Building a Prometheus Remote Write Exporter for the OpenTelemetry Python SDK
In this post, AWS intern engineers Azfaar Qureshi and Shovnik Bhattacharya talk about their experience building the OpenTelemetry Prometheus Remote Write Exporter for Python. They share their experiences in tackling challenges they faced while building this tool, which is used for sending metrics to Prometheus protocol-based service endpoints.
As software deployments become increasingly more complex, the ability to better understand our applications and infrastructure also becomes vitally important. This ability can be achieved through observability, which deals with understanding the internal state of a system based on its external outputs. This process goes beyond just simple monitoring. Whereas monitoring allows us to view the overall health of our systems, observability provides us the granular high-fidelity data required to gain an in-depth understanding of our systems.

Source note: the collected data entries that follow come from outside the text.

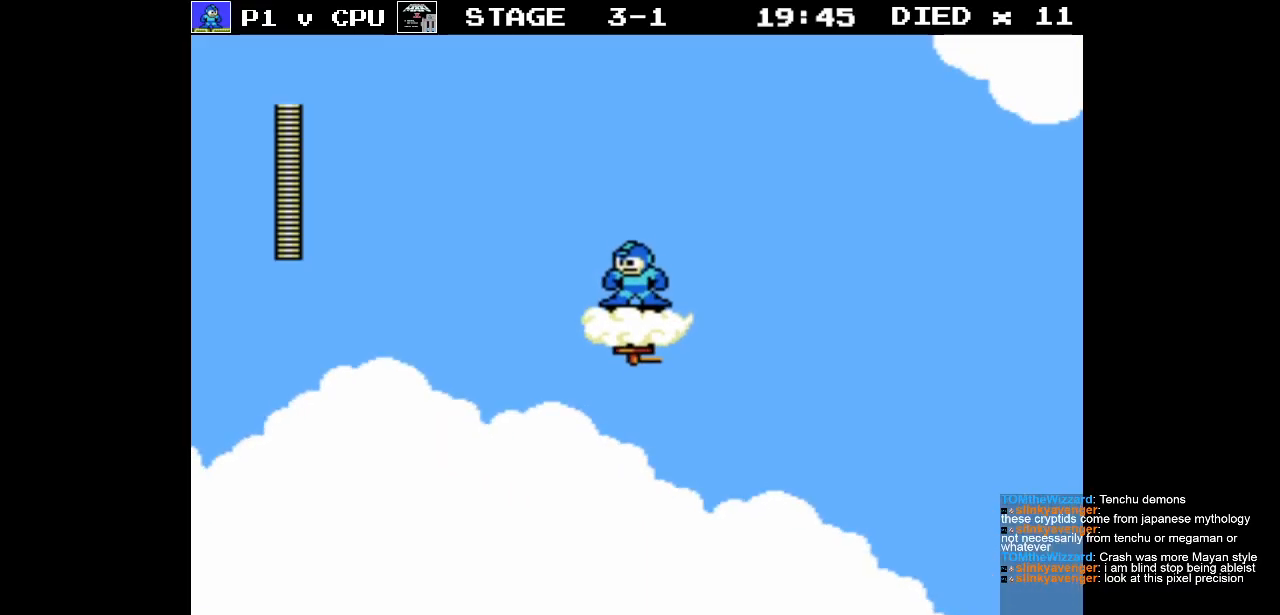
{"buttons": [], "events": []}
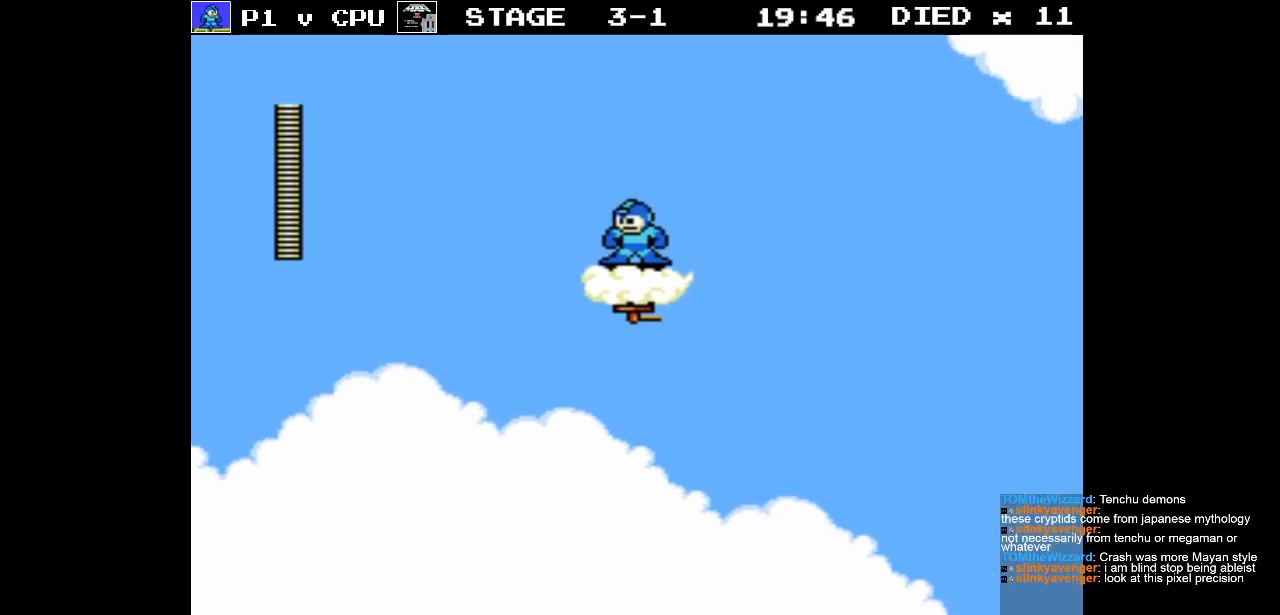
{"buttons": ["A", "DPAD_RIGHT"], "events": [[50, "DPAD_RIGHT", "down"], [283, "A", "down"]]}
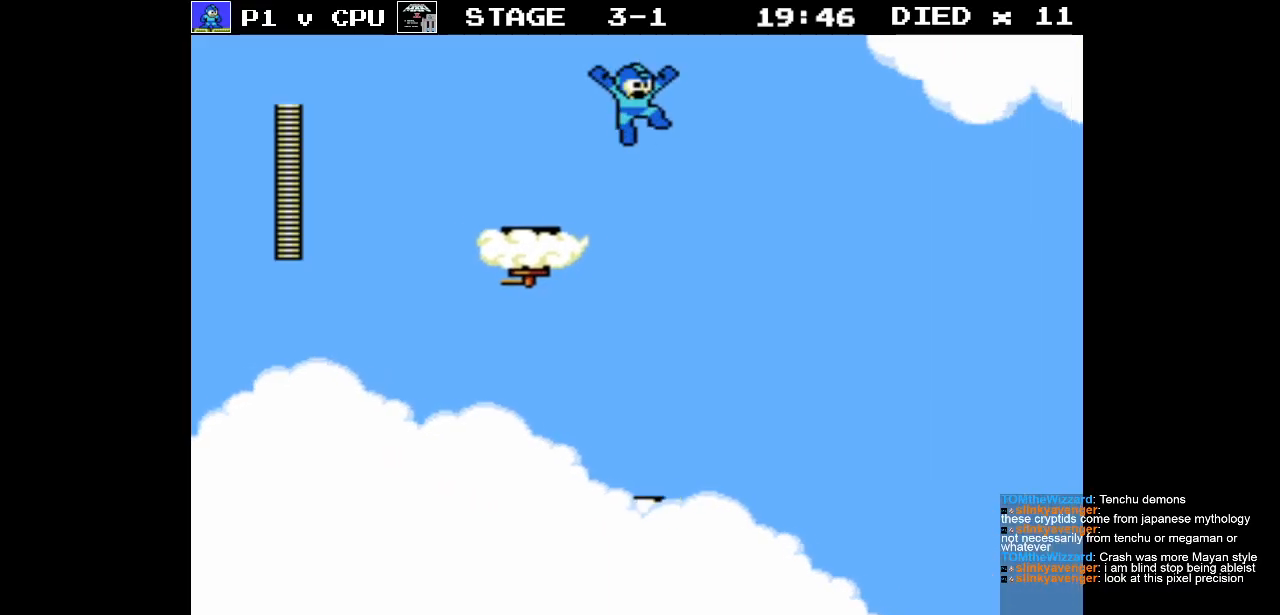
{"buttons": ["DPAD_RIGHT"], "events": [[33, "DPAD_RIGHT", "up"], [183, "A", "up"], [350, "DPAD_RIGHT", "down"]]}
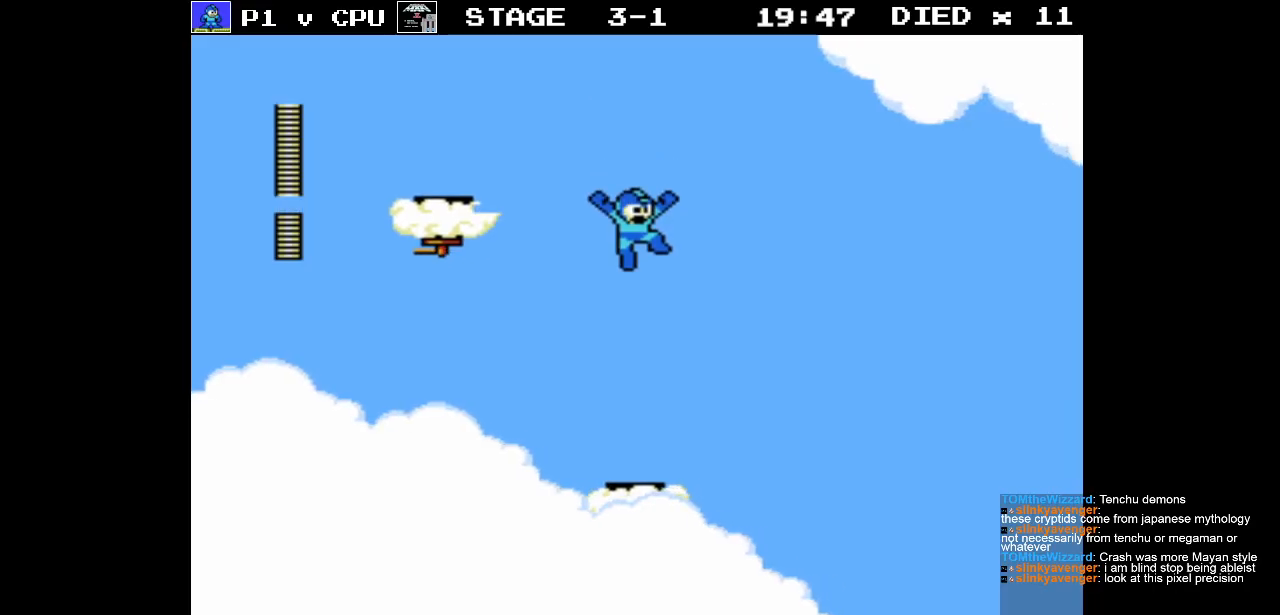
{"buttons": [], "events": [[17, "DPAD_RIGHT", "up"], [217, "DPAD_RIGHT", "down"], [283, "DPAD_RIGHT", "up"]]}
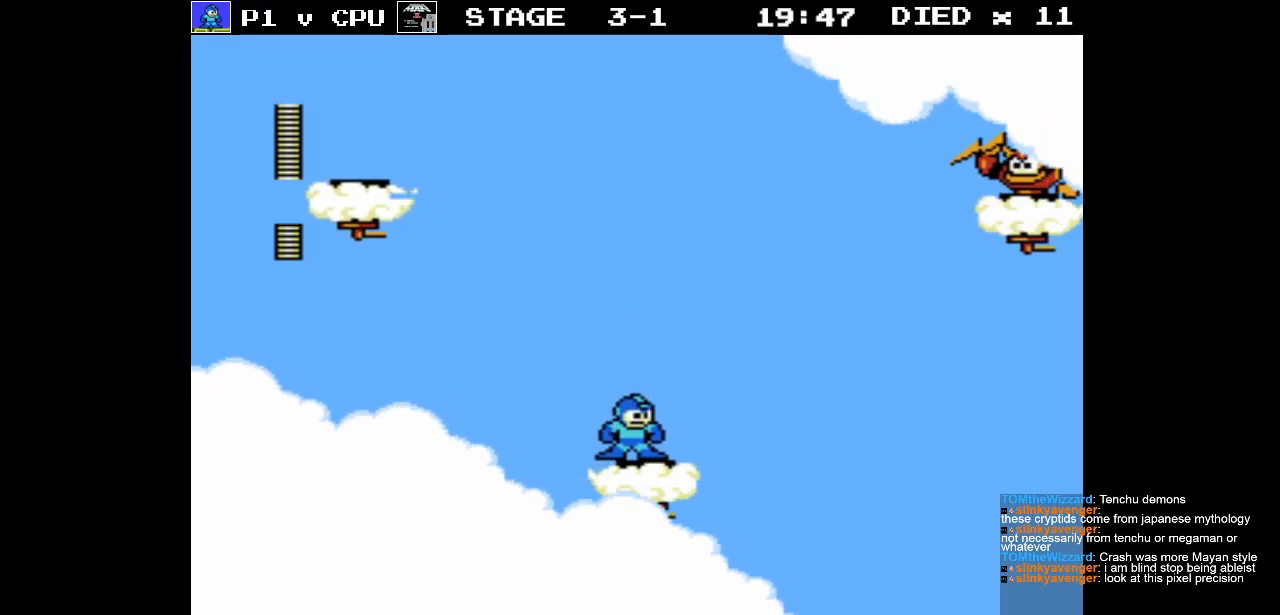
{"buttons": [], "events": []}
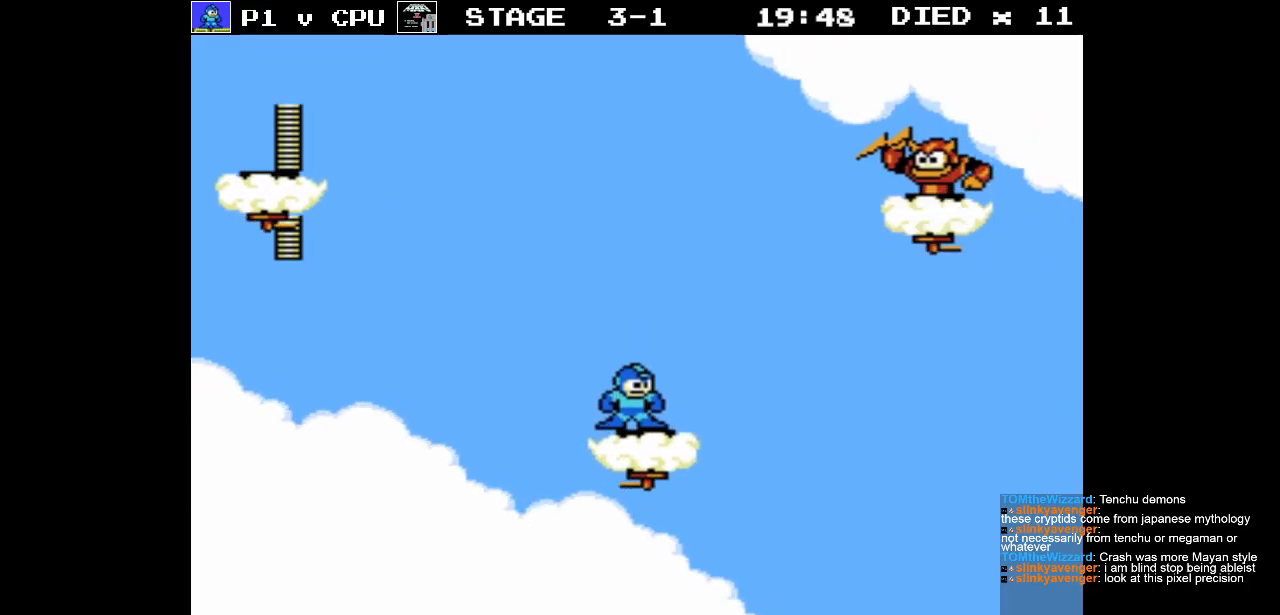
{"buttons": [], "events": []}
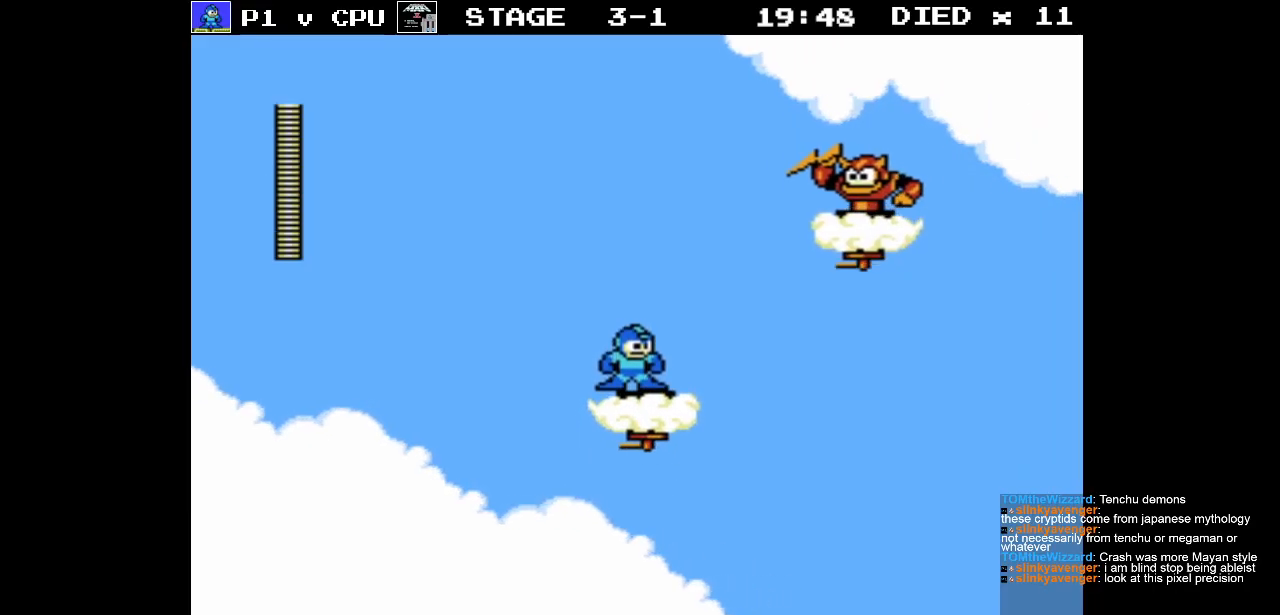
{"buttons": [], "events": []}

Prometheus is one such open source observability tool focused on the collection of metrics data. Since its launch, Prometheus has become extremely popular and has seen widespread adoption in the industry. However, because Prometheus has its own data exposition format, it often locks users into its ecosystem, preventing them from working with other observability services that are available. This need for flexibility and cross-compatibility within the observability space is what sparked the creation of the open source OpenTelemetry project.
OpenTelemetry aims to create a new vendor-agnostic, open standard for telemetry data, eliminating vendor lock-in and providing developers with complete freedom to set up their observability pipelines however they wish. The OpenTelemetry project is part of the Cloud Native Computing Foundation (CNCF) and is the second most popular project after Kubernetes. Many of the major players in the observability space (including Amazon Web Services [AWS], Google, Microsoft, Splunk, DataDog, New Relic, and Dynatrace) collaborate on OpenTelemetry.
To facilitate widespread adoption of OpenTelemetry, the project recognizes the need for full compatibility with Prometheus so that its users can have a seamless transition into instrumenting their apps with OpenTelemetry. This is where our project, and the subject of this blog post, fits in. We created a Prometheus Remote Write (RW) Exporter in the OpenTelemery Python SDK to allow users to export metrics to their existing RW integrated back ends, such as Cortex, Thanos, and InfluxDB. With our RW exporter, users can use the Python SDK to push metrics straight to their back end without needing to run a middle-tier service.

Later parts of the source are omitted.